Intraocular pressure increases: Transient increases in intraocular pressure have been seen within 30 minutes of intravitreal injection with vascular endothelial growth factor (VEGF) inhibitors, including brolucizumab (see Adverse Reactions). Special precaution is needed in patients with poorly controlled glaucoma (do not inject Pagenax while the intraocular pressure is ≥30 mmHg). Both intraocular pressure and perfusion of the optic nerve head must be monitored and managed appropriately.
Bilateral treatment: The safety and efficacy of brolucizumab administered in both eyes concurrently have not been studied.
Immunogenicity: As this is a therapeutic protein, there is a potential for immunogenicity with brolucizumab (see Adverse Reactions). Patients should be instructed to inform their physician if they develop symptoms such as eye pain or increased discomfort, worsening eye redness, blurred or decreased vision, an increased number of small particles in their vision, or increased sensitivity to light (see Adverse Reactions).
Concomitant use of other anti-VEGF: There are no data available on the concomitant use of Pagenax with other anti-VEGF medicinal products in the same eye. Brolucizumab should not be administered concurrently with other anti-VEGF medicinal products (systemic or ocular).
Withholding treatment: In intravitreal anti-VEGF treatments, the dose should be withheld and treatment should not be resumed earlier than the next scheduled treatment in the event of: a decrease in best-corrected visual acuity (BCVA) of ≥30 letters compared with the last assessment of visual acuity; a retinal break; a subretinal haemorrhage involving the centre of the fovea, or, if the size of the haemorrhage is ≥50% of the total lesion area; performed or planned intraocular surgery within the previous or next 28 days.

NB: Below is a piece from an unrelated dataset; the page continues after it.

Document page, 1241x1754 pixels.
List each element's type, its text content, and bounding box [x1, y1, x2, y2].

Retinal pigment epithelial tear: Risk factors associated with the development of a retinal pigment epithelial tear after anti-VEGF therapy for wet AMD include a large and/or high pigment epithelial retinal detachment. When initiating brolucizumab therapy, caution should be used in patients with these risk factors for retinal pigment epithelial tears.
Rhegmatogenous retinal detachment or macular holes: Treatment should be discontinued in subjects with rhegmatogenous retinal detachment or stage 3 or 4 macular holes.

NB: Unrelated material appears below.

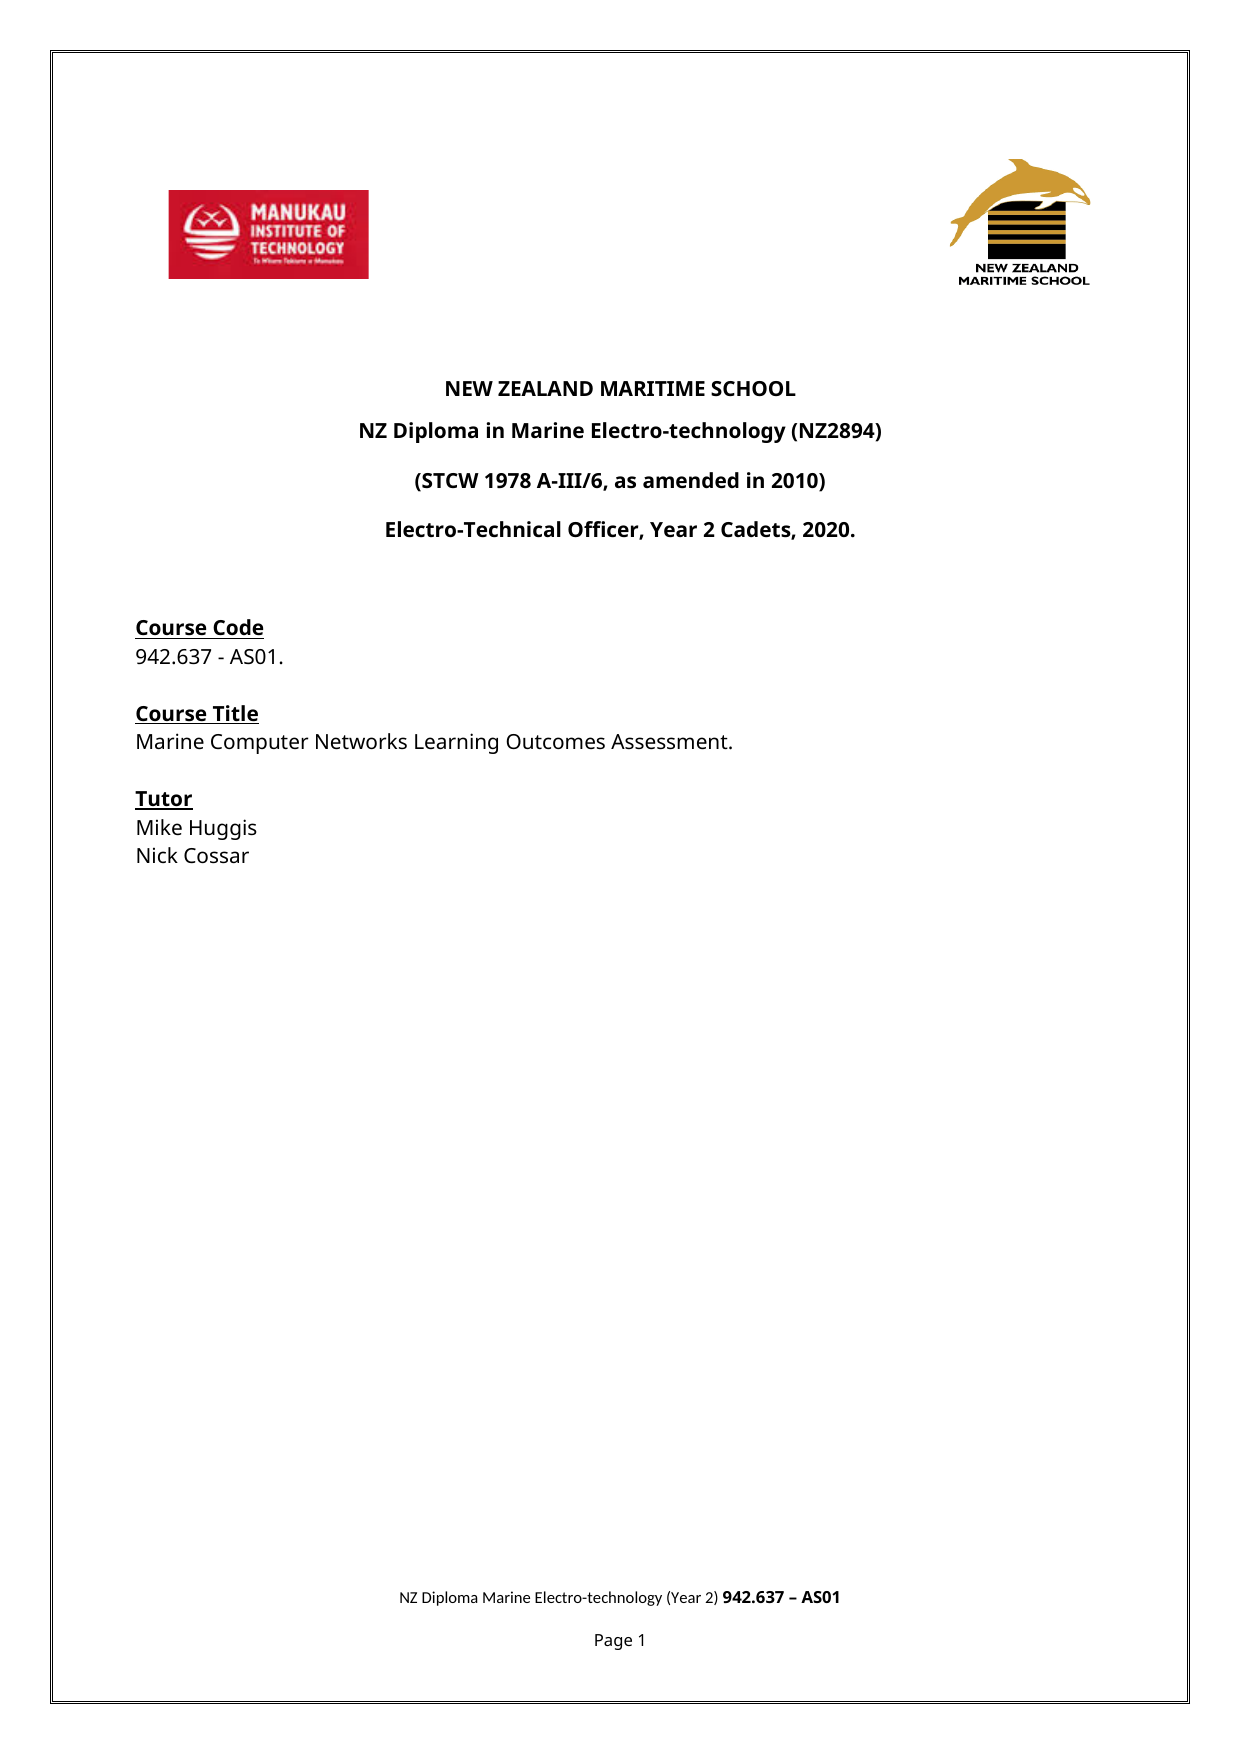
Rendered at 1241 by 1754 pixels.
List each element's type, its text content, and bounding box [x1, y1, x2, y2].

Systemic effects following intravitreal use: Systemic adverse events, including non-ocular haemorrhages and arterial thromboembolic events, have been reported following intravitreal injection of VEGF inhibitors and there is a theoretical risk that these may relate to VEGF inhibition. There are limited data on safety in the treatment of patients with AMD with a history of stroke, transient ischaemic attacks or myocardial infarction within the last 3 months. Caution should be exercised when treating such patients.
Sodium content: This medicinal product contains less than 1 mmol sodium (23 mg) per dose, that is to say essentially "sodium-free".
Population with limited data: There is limited experience with Pagenax treatment in diabetic patients with HbA1c greater than 10% or with proliferative diabetic retinopathy. There is also no experience of treatment with Pagenax in diabetic patients with uncontrolled hypertension. This lack of information should be considered by the physician when treating such patients.
Effects on ability to drive and use machines: Pagenax has a minor influence on the ability to drive and use machines due to possible temporary visual disturbances following the intravitreal injection and the associated eye examination. Patients should not drive or use machines until visual function has recovered sufficiently.